Why should it be thought improbable that the different monks on Mount Sinai, who occupied the convent there at various ages, should have done their quota to puzzle the modern palæographist and traveller? Is it absolutely impossible that the prefect of the Franciscan missionaries of Egypt, who visited the Wady in 1722, and his companions, who were well instructed in the Arabic, Greek, Hebrew, Syriac, Coptic, Latin, Armenian, Turkish, English, Illyrian, German, and Bohemian languages, should have chiselled a few in the characters they were most expert? In the same manner might the occurrence of the cross be accounted for, if it were necessary, without precipitating oneself to the conclusion that "the occurrence, in connection with the inscriptions of the cross in various forms, indicates that their origin should be attributed to the early Christians." But is it possible that such antiquaries as Drs. Beer, Lepsius, and Wilson, should be ignorant, or affect to be ignorant, that the cross was an ancient hieroglyphic, of a date long before the Christian era, well known by the name of Crux Ansata, and of the Divina Taw, and signified among the Egyptians "Life to come"? That the form of the cross was used among the Hebrews is conclusive from the fact that it was the ancient Hebrew mint letter for the ת. What, then, is the value of the arguments in behalf of the Nabathæan theory? All the specimens that have been given hitherto of the inscriptions, are no more in comparison with the vast numbers which literally cover the highest mountains, than a drop out of a bucket, including even those given in the Philosophical Transactions of 1766, in the Transactions of the Royal Society of Literature of 1832, and by the Rev. Charles Forster of this year [1], and even adding the 1200 taken by M. Lottin de Laval. (See "NOTES AND QUERIES", Vol. iv., p. 332.)

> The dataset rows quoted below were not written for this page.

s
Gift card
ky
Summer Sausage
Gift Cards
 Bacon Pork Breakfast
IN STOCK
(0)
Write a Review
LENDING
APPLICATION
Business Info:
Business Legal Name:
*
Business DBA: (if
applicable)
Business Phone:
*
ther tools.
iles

[1] The One Primeval Language, &c., by the Rev. Charles Forster. The above is a compendium of two letters which the writer addressed on the subject to his Grace the Archbishop of Dublin, and the late Bishop of Norwich,—to the former from Paris, to the latter from Alexandria. See A Pilgrimage to the Land of my Fathers, vol. i. pp. 6-15. Mr. Forster's work did not appear until about a year after the publication of part of the writer's travels.

MOSES MARGOLIOUTH.

ON A PASSAGE IN GOLDSMITH.

Goldsmith, in The Deserted Village, has the lines:

"Ill fares the land, to hastening ills a prey,

Where wealth accumulates and men decay:

Princes and lords may flourish or may fade,

A breath can make them, as a breath has made;

But a bold peasantry, their country's pride,

When once destroy'd, can never be supplied."

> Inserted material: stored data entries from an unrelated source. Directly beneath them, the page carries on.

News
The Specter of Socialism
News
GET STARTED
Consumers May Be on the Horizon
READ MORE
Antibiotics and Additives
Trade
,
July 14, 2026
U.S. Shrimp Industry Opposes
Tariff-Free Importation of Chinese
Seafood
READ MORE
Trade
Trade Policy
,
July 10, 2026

In this passage the fourth line, which I have given in italics, is traced by D'Israeli, in Curiosities of Literature, under the head of "Imitations and Similarities," to the French poet, De Caux, who, comparing the world to his hour-glass, says—

——"C'est une verre qui luit,

Qu'un souffle peut détruire, et qu'un souffle a produit."

The turn given to the thought in the French has suggested to D'Israeli an emendation of the passage in Goldsmith. He proposes that the word "unmakes" should be substituted for "can make." The line would then read—

"A breath unmakes them, as a breath has made."